Großes Gefühlsdrama um die Begegnung einer älteren Pianistin und einer jungen Mörderin, die zwischen Selbstzerstörung und Selbstverwirklichung taumelnd in der Kraft der Musik die Kraft zum (Über)Leben findet. Die verstörende Performance sollte für Hannah Herzsprung den Durchbruch bedeuten.
Standing Ovations in Hof, Preis als Bester Film in Shanghai, Haupt- und Publikumspreis in Biberach, weltweite Verkäufe: Chris Kraus kann zufrieden sein. Sein zweiter Film nach "Scherbentanz" hat all das, was das Kinopublikum liebt - extreme Gefühle, Figuren, die Reibungen provozieren, bis an die Substanz gehende emotionale Machtkämpfe, eine austarierte Balance zwischen Poesie und Härte und zwei Schauspielerinnen, die die Leinwand zum Beben bringen: die erfahrene Monica Bleibtreu als Pianistin Traude Krüger, die seit 60 Jahren im Gefängnis Klavierunterricht gibt und Hannah Herzsprung in ihrer ersten Hauptrolle als unberechenbare Mörderin Jenny, die in Zorn und Traurigkeit erstickt, ihre brennende Sehnsucht nach Zuneigung mit tiefem Hass und wilder Wut kaschiert. Dazu eine hochkarätige Besetzung bis in die kleinste Nebenrolle hinein, Judith Kaufmanns virtuose Kamera und eine fulminante Musik. Die beiden Frauen schenken sich nichts und wenn die Lehrerin in der ersten Stunde die wichtigste Regel aufstellt: "Sei demütig. Es geht nicht um dich", ist es bis zum ersten Zusammenprall nicht weit.
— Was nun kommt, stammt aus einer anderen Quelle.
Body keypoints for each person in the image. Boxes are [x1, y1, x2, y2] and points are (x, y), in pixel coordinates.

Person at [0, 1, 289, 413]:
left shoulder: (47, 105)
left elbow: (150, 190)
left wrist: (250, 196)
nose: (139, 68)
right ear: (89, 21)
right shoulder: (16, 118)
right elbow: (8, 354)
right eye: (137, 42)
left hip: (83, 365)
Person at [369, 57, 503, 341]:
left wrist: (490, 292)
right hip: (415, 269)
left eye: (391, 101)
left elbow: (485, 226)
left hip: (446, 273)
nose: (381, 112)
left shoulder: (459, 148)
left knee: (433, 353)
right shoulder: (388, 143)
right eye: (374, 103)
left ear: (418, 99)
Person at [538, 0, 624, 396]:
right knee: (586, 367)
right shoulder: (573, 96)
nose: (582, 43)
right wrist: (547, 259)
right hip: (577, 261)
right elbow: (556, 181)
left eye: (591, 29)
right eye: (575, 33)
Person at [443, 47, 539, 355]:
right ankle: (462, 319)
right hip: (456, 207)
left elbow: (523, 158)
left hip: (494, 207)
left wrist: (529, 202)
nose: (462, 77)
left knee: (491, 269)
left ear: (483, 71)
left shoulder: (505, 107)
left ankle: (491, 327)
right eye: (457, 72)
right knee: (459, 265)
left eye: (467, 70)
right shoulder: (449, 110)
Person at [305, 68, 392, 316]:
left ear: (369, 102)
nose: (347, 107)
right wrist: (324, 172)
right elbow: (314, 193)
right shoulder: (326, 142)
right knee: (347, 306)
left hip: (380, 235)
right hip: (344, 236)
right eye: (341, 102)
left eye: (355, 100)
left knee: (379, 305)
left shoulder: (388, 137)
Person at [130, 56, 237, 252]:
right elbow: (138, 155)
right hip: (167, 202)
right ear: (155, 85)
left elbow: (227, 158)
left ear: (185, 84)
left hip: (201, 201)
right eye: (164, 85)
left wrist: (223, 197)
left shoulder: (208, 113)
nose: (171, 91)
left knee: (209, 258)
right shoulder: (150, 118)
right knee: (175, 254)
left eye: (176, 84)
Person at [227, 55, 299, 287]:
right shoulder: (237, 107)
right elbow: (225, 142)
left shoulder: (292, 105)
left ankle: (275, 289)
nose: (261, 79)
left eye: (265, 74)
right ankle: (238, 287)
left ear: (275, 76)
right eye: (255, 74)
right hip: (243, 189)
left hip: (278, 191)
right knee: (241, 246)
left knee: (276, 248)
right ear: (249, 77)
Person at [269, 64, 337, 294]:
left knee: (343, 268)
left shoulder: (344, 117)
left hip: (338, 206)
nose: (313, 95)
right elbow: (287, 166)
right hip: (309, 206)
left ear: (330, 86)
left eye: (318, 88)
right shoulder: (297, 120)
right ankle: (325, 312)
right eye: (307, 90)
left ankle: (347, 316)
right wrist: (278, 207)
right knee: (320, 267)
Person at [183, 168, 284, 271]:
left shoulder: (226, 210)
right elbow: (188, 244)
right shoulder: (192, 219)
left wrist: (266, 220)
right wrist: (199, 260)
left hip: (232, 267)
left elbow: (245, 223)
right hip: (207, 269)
Troublemaker Jenny schlägt zurück, bevor ein anderer sie schlagen kann, so prügelt sie einen der Wächter krankenhausreif und geht keiner gewalttätigen Konfrontation aus dem Weg. Aber der Widerspenstigen Zähmung gelingt, jedenfalls spielt sie, vor ihrer Inhaftierung ein musikalisches Wunderkind, sogar hingebungsvoll Schumann, auch wenn sie lieber mit blutenden Händen Rock'n'Roll in die Tasten haut. Und irgendwie gelingt die vorsichtige Annäherung zwischen den gegensätzlichen Figuren - der Alten, die in früher Jugend Schuld auf sich lud und seitdem wie traumatisiert dem Leben nur zuschaut, und der Jungen, die das Leben aus diffuser Rebellion heraus verweigert. Beide sehr reserviert, sehr willensstark, sehr verletzbar und gleichzeitig sehr verletzend. Wenn am Ende Traude Krüger dem Mädchen hilft, heimlich die Zelle zu verlassen, um gegen alle Widerstände am Talentwettbewerb teilzunehmen, geht sie erstmals in ihrer Existenz aus der Gefühlsdeckung. Herzzerreißend die letzte Szene, in der Hannah Herzsprung ihre Musik spielt, nicht Schumann, sondern die "Negermusik". Sie kostet die vier ihr verbleibenden Minuten auf der Bühne aus, kommt endlich bei sich an, macht Frieden mit sich. Dass anschließend coram publico die Handschellen klicken, nimmt ihr nicht die Freiheit, die hat sie in sich selbst gefunden. Die innere Melodie des eingefrorenen Bildes klingt lange nach. mk.